Concrete contractors who are required to perform concrete core strength tests have a few options when it comes to core drilling. They can hire a testing lab or concrete sawing and drilling company to drill the cores, or they can choose to drill the cores themselves. Regardless of who drills the cores, make sure you have a written core test program that considers the proper place in a wall or slab from which to extract cores and how to handle cores once you remove them from the concrete.
A core drill is a drill specifically designed to remove a cylinder of material, much like a hole saw. The material left inside the drill bit is referred to as the core.

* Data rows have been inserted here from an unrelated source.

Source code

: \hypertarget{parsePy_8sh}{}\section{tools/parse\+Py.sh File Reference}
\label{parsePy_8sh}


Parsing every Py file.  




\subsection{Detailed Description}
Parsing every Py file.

Core drilling can be done more rapidly since much less material needs to be removed than with a standard bit. This is the reason that diamond-tipped core drills are commonly used in construction to create holes for pipes, manholes, and other large-diameter penetrations in concrete or stone.
A concrete saw is a power tool designed for cutting through concrete and other masonry material. It utilizes hand-held operation or walk-behind, similar to a tiller. A concrete saw can have a chain, circular, or jig blade, like many other varieties of power saws,. Powered by electricity, gasoline, air, or hydraulics, a concrete saw uses either abrasive or diamond blade cutting technology and is designed for either dry or wet sawing.
There are a number of applications for a concrete saw. Brick, concrete, and cement can be cut out for repair, demolition, or modification.